Roberto: Sustainability is not new to Natura, it's a collation of businesses founded with strong visions on this front. But re: net zero we set bold goal of 2030 - 20 years ahead of many others - across Scope 1, 2 and 3
RM: can't just set long term goals, need clear frame of actions in year 1, 2, 5.
Start with baseline: packaging, transport, materials. Make metrics and framework for annual action steps.
Unintended consequence is innovation - org becomes more open to solutions, different ways
RM: need to hold people accountable for goals within core business operation, not just off to side. Start with board to get traction.
AG: easier said than done! Top challenges for transformation?
RM: one is packaging. Seeking biodegradable, compostable packaging.
RM: but once we decide that's what we need it inspires innovation and reaching out to supply chain, or even competitors for help. Without major players we won't have critical mass for supply chain investment. Shift of mindset - not who gets there first, but that all get there.
Mahindra Singh: Cement is a "happy to abate sector". Over 8-10 years we came to understand the issues. Philosophy is 'green is profitable *and* sustainable'.
Initiatives on leading energy efficiency; use of renewables.
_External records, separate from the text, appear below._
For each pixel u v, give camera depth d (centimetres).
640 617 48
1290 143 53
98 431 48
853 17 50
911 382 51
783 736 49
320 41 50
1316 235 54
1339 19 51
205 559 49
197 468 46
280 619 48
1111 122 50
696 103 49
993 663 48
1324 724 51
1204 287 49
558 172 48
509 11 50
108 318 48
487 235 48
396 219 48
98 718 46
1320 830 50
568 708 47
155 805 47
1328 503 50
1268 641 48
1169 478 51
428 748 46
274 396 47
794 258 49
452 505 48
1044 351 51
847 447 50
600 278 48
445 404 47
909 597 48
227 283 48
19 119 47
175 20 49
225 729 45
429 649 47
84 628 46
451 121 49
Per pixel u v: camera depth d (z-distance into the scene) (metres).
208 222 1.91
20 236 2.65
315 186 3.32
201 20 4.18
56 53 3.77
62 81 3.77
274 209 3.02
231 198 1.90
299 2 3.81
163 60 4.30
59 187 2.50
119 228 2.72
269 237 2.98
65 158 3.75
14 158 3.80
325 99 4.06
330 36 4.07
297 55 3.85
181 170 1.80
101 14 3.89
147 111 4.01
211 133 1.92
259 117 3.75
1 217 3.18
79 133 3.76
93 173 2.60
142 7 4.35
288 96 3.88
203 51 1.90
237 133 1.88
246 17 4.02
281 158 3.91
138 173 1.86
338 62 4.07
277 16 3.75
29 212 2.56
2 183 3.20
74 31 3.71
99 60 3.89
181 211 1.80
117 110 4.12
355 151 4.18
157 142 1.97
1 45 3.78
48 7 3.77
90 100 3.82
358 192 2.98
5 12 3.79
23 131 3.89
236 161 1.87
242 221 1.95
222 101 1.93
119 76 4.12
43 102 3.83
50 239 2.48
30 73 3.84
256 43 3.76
We're one of the lowest carbon footprint global cement biz.
MS: tried to change our own people's mindset, and stakeholders, to long term benefit.
We thought "why not become carbon-negative"?
Cement shift from 'hard to abate' to 'possible to abate'. Many coming together to commit to reductions by 2030 and net zero by 2050.
MS: we identified year-by-year levers.
Transform thermal power to renewable;
Replace fossil fuels by 2035 - MSW, biomass, to fully replace.
Power and heat efficiency
(toughest) Abate CO2 from cement process. Possible to capture; if done properly you can use it in products.
MS: Carbon capture and utilisation is feasible and will be economic in cement.
We have mechanisms in place to get 3rd party measurement and audit of our company-wide emissions against our plans.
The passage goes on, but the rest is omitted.